Evaluating the Performance of Machine Learning Models in Remote Sensing for Sustainable Development Goals: A Meta-Analysis

Author
Affiliation

Nina Maria Leach

UNIVERSITEIT LEIDEN

Published

November 13, 2024

Foreword

The aim of this research was to assess whether study features can explain variations in results across studies. To my knowledge, this is the first study to apply weighted meta-analysis techniques to examining the performance of machine learning models in remote sensing. While I intended to adhere to PRISMA guidelines, the exploratory nature of the topic—and my own learning journey—meant pre-registration was ultimately not conducted, and with data extraction carried out solely by myself, there is a degree of subjectivity and potential for error there. But I’m giving away spoilers for the discussion, so I’ll stop myself there!

I have succeeded in building this manuscript using Quarto, with minimal stylistic adjustments after rendering. The entire code for this project is available on GitHub, and an HTML version with integrated code chunks can be accessed on GitHub Pages website. The data processing and paper selection analysis scripts are all available on the GitHub-hosted site under the appendix (more details about the file organisation are available on the GitHub page). I have also integrated the Leiden University master thesis cover format into the Quarto book, so if any future student would like to reuse it please do! I toyed with the idea of creating a Quarto book template but that is a project for another day.

One last thing, in the discussion of this thesis I suggest that journals should begin requesting data submissions alongside the manuscript to enable active, ongoing meta-analyses. In support of this idea, I developed a small pilot website to demonstrate how such a system might work. If anyone feels inclined to add to the dataset, there are instructions on how to do that there.

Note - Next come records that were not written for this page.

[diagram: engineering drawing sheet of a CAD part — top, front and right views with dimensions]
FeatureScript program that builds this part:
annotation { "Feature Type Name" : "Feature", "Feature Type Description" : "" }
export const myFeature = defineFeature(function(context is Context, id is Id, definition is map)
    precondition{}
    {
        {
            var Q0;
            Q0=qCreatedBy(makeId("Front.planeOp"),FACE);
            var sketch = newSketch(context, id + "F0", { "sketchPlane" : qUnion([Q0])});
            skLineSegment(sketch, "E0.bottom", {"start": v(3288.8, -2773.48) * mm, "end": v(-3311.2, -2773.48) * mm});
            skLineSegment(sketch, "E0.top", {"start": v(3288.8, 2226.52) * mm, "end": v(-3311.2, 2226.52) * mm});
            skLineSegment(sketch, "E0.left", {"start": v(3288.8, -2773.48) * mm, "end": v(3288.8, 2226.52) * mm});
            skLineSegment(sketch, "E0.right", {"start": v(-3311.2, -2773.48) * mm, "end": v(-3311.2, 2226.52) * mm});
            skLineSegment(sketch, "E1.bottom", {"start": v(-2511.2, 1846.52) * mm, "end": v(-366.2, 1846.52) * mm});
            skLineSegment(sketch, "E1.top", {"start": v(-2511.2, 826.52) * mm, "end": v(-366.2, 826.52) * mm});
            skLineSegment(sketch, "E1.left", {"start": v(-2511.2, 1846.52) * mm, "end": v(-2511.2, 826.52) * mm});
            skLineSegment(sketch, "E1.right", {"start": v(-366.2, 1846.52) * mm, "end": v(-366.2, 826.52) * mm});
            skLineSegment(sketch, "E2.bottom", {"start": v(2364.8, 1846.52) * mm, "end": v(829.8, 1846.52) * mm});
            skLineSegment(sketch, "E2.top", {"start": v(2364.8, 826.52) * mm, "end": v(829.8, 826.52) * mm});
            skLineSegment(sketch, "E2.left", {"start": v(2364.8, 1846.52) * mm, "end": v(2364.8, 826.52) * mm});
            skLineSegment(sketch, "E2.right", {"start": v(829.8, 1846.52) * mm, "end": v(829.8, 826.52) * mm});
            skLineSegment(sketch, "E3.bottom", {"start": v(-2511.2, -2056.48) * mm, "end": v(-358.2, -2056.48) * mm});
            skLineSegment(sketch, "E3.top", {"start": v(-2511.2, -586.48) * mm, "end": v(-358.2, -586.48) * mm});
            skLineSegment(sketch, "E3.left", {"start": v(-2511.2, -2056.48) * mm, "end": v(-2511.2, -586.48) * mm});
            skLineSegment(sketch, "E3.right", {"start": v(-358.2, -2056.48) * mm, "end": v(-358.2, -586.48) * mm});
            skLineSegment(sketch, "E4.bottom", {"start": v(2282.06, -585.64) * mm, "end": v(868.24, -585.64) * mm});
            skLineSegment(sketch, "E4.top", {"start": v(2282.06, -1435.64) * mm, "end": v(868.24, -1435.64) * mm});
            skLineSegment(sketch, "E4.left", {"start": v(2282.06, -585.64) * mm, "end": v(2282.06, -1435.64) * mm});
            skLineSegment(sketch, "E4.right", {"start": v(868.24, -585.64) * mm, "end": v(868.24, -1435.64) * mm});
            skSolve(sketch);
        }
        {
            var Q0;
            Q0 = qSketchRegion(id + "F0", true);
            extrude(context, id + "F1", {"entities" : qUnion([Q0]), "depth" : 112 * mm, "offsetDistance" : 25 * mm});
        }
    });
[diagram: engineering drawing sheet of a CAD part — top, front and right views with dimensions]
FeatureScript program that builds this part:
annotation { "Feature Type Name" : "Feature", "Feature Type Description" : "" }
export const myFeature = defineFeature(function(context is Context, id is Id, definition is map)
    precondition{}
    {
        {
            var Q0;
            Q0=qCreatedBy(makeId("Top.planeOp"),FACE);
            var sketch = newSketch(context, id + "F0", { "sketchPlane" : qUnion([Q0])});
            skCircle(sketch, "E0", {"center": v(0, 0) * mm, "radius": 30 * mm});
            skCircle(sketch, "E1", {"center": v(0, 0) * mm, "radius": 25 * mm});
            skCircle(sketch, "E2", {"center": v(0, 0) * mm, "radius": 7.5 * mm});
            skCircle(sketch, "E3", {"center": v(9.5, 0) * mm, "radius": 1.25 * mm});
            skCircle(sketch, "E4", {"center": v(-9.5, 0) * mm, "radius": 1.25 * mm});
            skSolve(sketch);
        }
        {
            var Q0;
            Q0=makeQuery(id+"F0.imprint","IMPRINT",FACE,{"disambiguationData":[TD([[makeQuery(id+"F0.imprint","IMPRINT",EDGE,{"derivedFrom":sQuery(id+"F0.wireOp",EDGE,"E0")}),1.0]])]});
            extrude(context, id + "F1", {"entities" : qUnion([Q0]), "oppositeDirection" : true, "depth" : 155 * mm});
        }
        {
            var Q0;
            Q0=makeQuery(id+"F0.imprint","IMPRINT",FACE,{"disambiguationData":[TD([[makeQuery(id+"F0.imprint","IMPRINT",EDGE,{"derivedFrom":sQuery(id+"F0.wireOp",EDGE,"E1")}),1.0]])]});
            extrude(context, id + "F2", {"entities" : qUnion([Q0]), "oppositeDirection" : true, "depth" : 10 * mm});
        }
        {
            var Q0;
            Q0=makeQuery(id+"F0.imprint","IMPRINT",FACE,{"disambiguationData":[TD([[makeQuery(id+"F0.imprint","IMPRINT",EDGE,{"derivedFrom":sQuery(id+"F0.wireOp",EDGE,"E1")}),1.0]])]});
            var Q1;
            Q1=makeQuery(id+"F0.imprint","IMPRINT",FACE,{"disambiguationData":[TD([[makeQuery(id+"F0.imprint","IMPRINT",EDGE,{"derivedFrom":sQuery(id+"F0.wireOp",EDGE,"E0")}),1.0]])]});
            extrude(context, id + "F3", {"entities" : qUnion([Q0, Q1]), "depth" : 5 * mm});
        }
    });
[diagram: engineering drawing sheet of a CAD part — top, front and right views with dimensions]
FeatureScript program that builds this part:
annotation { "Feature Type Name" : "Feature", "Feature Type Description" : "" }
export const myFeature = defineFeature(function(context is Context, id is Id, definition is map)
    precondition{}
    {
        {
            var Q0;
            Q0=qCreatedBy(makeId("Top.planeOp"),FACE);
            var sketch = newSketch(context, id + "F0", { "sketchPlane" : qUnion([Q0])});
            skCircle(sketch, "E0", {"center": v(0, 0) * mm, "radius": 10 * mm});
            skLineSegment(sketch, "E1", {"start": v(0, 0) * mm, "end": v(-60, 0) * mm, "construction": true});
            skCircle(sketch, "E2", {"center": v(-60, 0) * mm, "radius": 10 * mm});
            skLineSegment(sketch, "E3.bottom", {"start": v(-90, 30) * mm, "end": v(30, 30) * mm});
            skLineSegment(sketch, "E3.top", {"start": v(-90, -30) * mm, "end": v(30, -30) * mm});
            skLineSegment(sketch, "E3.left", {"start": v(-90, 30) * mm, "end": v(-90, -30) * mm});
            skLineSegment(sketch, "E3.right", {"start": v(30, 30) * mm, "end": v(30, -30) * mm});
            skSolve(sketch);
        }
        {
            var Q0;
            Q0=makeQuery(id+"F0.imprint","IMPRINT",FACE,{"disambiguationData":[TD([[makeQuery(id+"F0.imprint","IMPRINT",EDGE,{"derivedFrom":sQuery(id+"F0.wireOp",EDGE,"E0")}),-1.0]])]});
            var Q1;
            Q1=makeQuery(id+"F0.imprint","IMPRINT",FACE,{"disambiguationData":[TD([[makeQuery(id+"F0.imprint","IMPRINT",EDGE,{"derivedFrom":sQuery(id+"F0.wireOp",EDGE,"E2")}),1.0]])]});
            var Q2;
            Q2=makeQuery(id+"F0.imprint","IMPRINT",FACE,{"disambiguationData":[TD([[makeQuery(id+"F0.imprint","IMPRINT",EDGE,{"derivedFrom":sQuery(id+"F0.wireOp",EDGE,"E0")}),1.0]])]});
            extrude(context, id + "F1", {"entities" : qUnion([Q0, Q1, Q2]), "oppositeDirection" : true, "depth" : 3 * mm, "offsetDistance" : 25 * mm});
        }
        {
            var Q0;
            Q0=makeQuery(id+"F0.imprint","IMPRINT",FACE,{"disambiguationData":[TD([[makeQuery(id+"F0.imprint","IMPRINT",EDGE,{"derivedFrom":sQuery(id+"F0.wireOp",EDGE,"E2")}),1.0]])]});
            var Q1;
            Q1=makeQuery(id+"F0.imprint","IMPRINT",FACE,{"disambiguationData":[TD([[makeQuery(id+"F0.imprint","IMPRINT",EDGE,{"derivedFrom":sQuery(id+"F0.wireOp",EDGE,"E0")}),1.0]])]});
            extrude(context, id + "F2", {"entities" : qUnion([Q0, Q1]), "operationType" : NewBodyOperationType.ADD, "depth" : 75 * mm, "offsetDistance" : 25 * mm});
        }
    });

To the reader: thank you for taking the time to read my thesis— there’s still time to stop reading, and I won’t know any different! If you’ve made it this far —hi supervisors, and independent reader (, and mum!?)— I would like to apologize in advance for continuing the convention of inconsistent notation across meta-analysis research. I can only hope I have been consistent within my own work as its best not to change notations \(\mu\)-dstream.